- _Passage for review_
This is just typical of the lack of thought, the stupidity, the hypocrisy of the Taoiseach and his Ministers in whom he now asks us to vote confidence. They continue to play down other opinions and attitudes suggesting that they alone are the great custodians of the Irish Celtic heritage and that without their remaining in office it would be utterly and completely destroyed.
We have not heard the end of this sorry story and we will not, I fear, hear the end of it as long as the Government remain in office. Surely it should be apparent that the Government must go. The national interest requires nothing else. There is unexplained still £99,999 9s of public money voted by this House for the relief of human distress and misery in the streets of Belfast and Derry. We do not know what, if anything, ever got it. Maybe it is as well that decimalisation has not come in for the nines might have gone on forever. All the Taoiseach would say up to now is that he was assured that none of the money voted by this House had been used for the attempted importation of arms. All we know now apparently, if we are to rely upon the testimony which Deputy Gibbons asks us to rely upon, is that some £20,000 or £30,000 of that money was certainly not used for the purpose for which it was voted by this House.

- _Brief_
Please write out the confidence-vote speech above, word for word, from "This is just" to "and completely destroyed.".

- _Provided material_

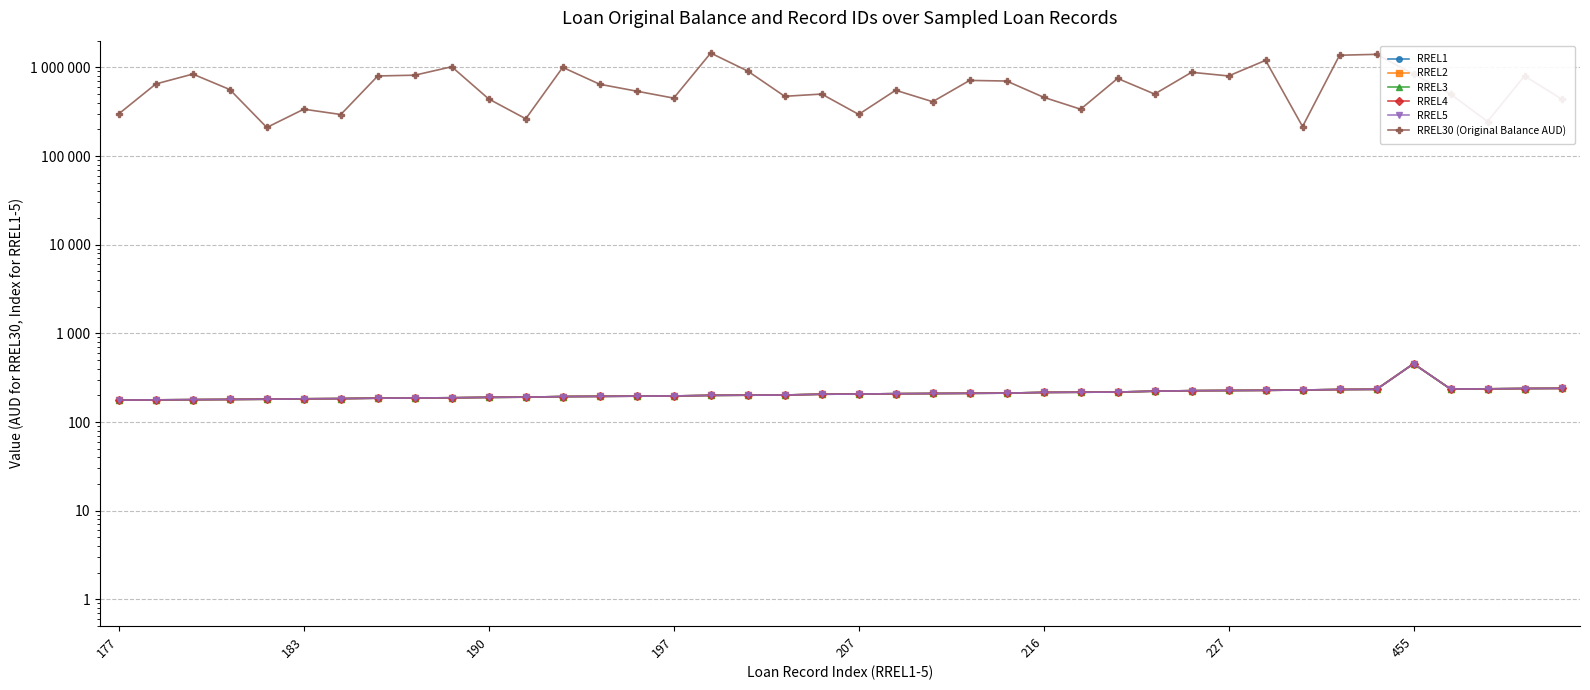

True or false: RREL3 and RREL4 intersect in this chart.

False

- _Response box_
This is just typical of the lack of thought, the stupidity, the hypocrisy of the Taoiseach and his Ministers in whom he now asks us to vote confidence. They continue to play down other opinions and attitudes suggesting that they alone are the great custodians of the Irish Celtic heritage and that without their remaining in office it would be utterly and completely destroyed.